Song by Lana Del Rey

from the EP Paradise and Tropico
- Released: November 9, 2012
- Studio: The Square Recording Studio (London, UK)
- Genre: trip hop • alt-pop • baroque pop
- Length: 3:58
- Label: Interscope; Polydor;
- Songwriters: Elizabeth Grant; Tim Larcombe;
- Producers: Tim Larcombe; Emile Haynie;

Audio
- "Gods & Monsters" on YouTube

= Gods & Monsters (song) =

Song by Lana Del Rey

"Gods & Monsters" is a song by American singer and songwriter Lana Del Rey from her third extended play Paradise and the reissue of her second album Born to Die, Born to Die: The Paradise Edition. "Gods & Monsters" was released on November 9, 2012, with the rest of the Paradise EP.

==Usage in media==
Along with "Body Electric" and "Bel Air", "Gods & Monsters" was featured in Del Rey's short film, Tropico. Following the film's release, an EP of the same name that featured the three songs featured in the film was released onto the iTunes store on December 6, 2013. Jessica Lange covered the song in the third episode of American Horror Story: Freak Show. Lange's cover was released to digital outlets on October 22, 2014.

The song has also been used in the soundtrack of the documentary BOSCH: The Garden of Dreams (2016).

==Critical reception==
"Gods & Monsters" received mixed to positive reviews from contemporary music critics. Idolator reviewer Carl Williot said that "on paper, parts of 'Gods And Monsters' could be a trashy outtake from Rihanna's 'S&M': 'I was an angel / Looking to get fucked hard…Fuck yeah, give it to me / This is heaven, what I truly want.' But the lines are delivered with such sultry numbness that it could be some grand statement on sex and detachment, whether or not that was Lana's intention." Jesse Cataldo of Slant Magazine said that nothing on Paradise except "Burning Desire" and "Gods & Monsters" was as good as the songs on Born to Die. Cataldo went on to call the song "snappy [and] mesmerizing languorousness."

==Commercial performance==
Due to the popularity of Paradise, "Gods & Monsters", along with several other songs, had ended up charting in multiple territories in 2012. The song became a top 40 hit in the United Kingdom, peaking at number 39 due to its usage in an advert for EastEnders "Who Killed Lucy?" storyline.
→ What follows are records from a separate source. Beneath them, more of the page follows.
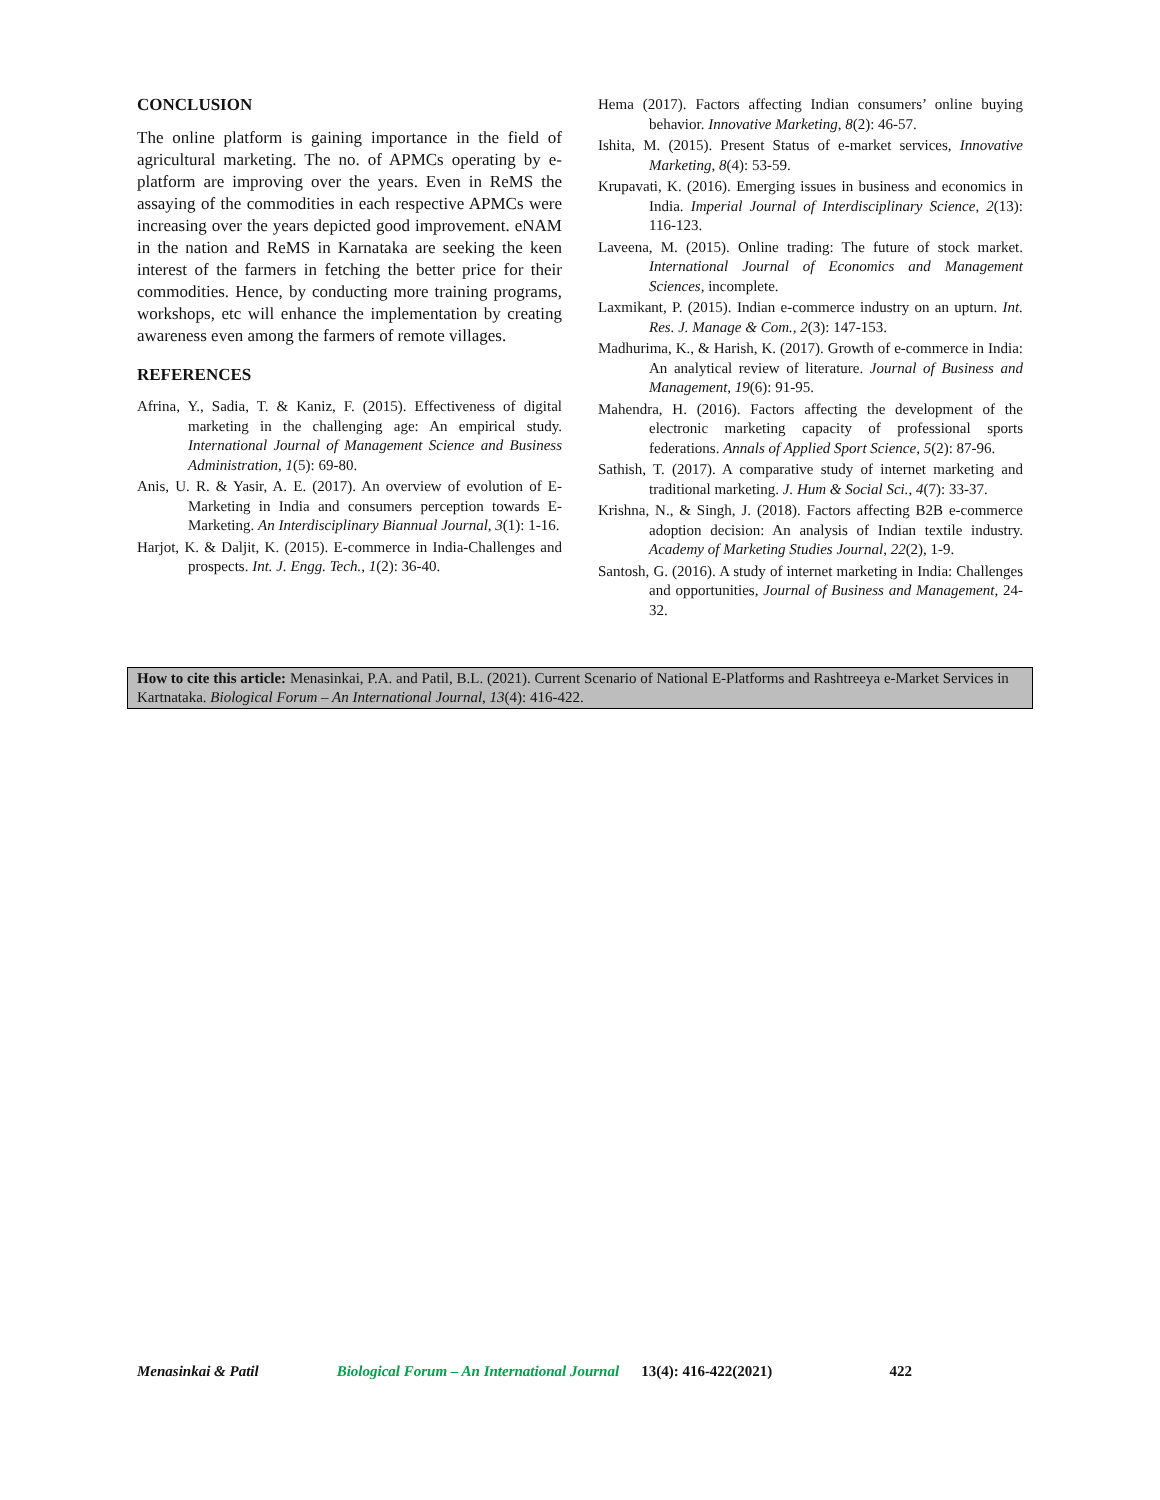CONCLUSION
The online platform is gaining importance in the field of agricultural marketing. The no. of APMCs operating by e-platform are improving over the years. Even in ReMS the assaying of the commodities in each respective APMCs were increasing over the years depicted good improvement. eNAM in the nation and ReMS in Karnataka are seeking the keen interest of the farmers in fetching the better price for their commodities. Hence, by conducting more training programs, workshops, etc will enhance the implementation by creating awareness even among the farmers of remote villages.
REFERENCES
Afrina, Y., Sadia, T. & Kaniz, F. (2015). Effectiveness of digital marketing in the challenging age: An empirical study. International Journal of Management Science and Business Administration, 1(5): 69-80.
Anis, U. R. & Yasir, A. E. (2017). An overview of evolution of E-Marketing in India and consumers perception towards E-Marketing. An Interdisciplinary Biannual Journal, 3(1): 1-16.
Harjot, K. & Daljit, K. (2015). E-commerce in India-Challenges and prospects. Int. J. Engg. Tech., 1(2): 36-40.
Hema (2017). Factors affecting Indian consumers’ online buying behavior. Innovative Marketing, 8(2): 46-57.
Ishita, M. (2015). Present Status of e-market services, Innovative Marketing, 8(4): 53-59.
Krupavati, K. (2016). Emerging issues in business and economics in India. Imperial Journal of Interdisciplinary Science, 2(13): 116-123.
Laveena, M. (2015). Online trading: The future of stock market. International Journal of Economics and Management Sciences, incomplete.
Laxmikant, P. (2015). Indian e-commerce industry on an upturn. Int. Res. J. Manage & Com., 2(3): 147-153.
Madhurima, K., & Harish, K. (2017). Growth of e-commerce in India: An analytical review of literature. Journal of Business and Management, 19(6): 91-95.
Mahendra, H. (2016). Factors affecting the development of the electronic marketing capacity of professional sports federations. Annals of Applied Sport Science, 5(2): 87-96.
Sathish, T. (2017). A comparative study of internet marketing and traditional marketing. J. Hum & Social Sci., 4(7): 33-37.
Krishna, N., & Singh, J. (2018). Factors affecting B2B e-commerce adoption decision: An analysis of Indian textile industry. Academy of Marketing Studies Journal, 22(2), 1-9.
Santosh, G. (2016). A study of internet marketing in India: Challenges and opportunities, Journal of Business and Management, 24-32.
How to cite this article: Menasinkai, P.A. and Patil, B.L. (2021). Current Scenario of National E-Platforms and Rashtreeya e-Market Services in Kartnataka. Biological Forum – An International Journal, 13(4): 416-422.
Menasinkai & Patil Biological Forum – An International Journal 13(4): 416-422(2021) 422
It also peaked at number 15 on the Billboard Hot Rock Songs chart. "Gods & Monsters" had gained popularity again in 2014 after it was covered by Jessica Lange on American Horror Story: Freak Show.

==Credits and personnel==
Credits adapted from the liner notes of Paradise.

- Performance
- Lana Del Rey – primary artist

- Instruments
- Dan Heath – horns
- Tim Larcombe – keyboard, guitar, drums

- Technical
- John Davis – mastering
- Emile Haynie – additional production
- Dan Heath – string arrangements
- Tim Larcombe – production
- Robert Orton – mixing

==Charts==

Chart performance for "Gods & Monsters"
| Chart (2012–2014) | Peak position |
|---|---|
| France (SNEP) | 92 |
| UK Singles (OCC) | 39 |
| US Hot Rock Songs (Billboard) | 15 |

==Certifications==

Certifications for "Gods & Monsters"
| Region | Certification | Certified units/sales |
| United Kingdom (BPI) | Silver | 200,000^{‡} |
| United States (RIAA) | Gold | 500,000^{‡} |
^{‡} Sales+streaming figures based on certification alone.

==Jessica Lange version==

In 2014, American actress Jessica Lange covered Lana Del Rey's "Gods & Monsters" for the American Horror Story: Freak Show episode "Edward Mordrake (Part 1)". The cover was released as a single on October 22, 2014.

===Critical reception===
The cover has received positive reviews from music critics and fans of American Horror Story and Lana Del Rey. Spin.com praised the song but criticized the show for censoring some of the most explicit lyrics in the song. The Huffington Post called Lange's cover a "spooky rendition" of the song, and the highlight of the episode. BuzzFeed said that Jessica Lange had "slayed" the song.

==Rue Snider version==

In 2019, Brooklyn singer songwriter Rue Snider covered Lana Del Rey's "Gods & Monsters" as the follow-up single to his digital 7" "Tripping on a Raft with Girls/Go Back to Carolina". The song was recorded at The Bomb Shelter in Nashville by Andrija Tokic (Alabama Shakes platinum debut Boys & Girls) during the sessions for Snider's 2018 LP City Living. The cover was released as a single on March 1, 2019.

===Critical reception===
The cover received positive reviews from music critics. That Buzzing Sound praised the song, "Rue Snider tackles Lana Del Rey's "Gods & Monsters" by injecting it with a much needed sonic blast."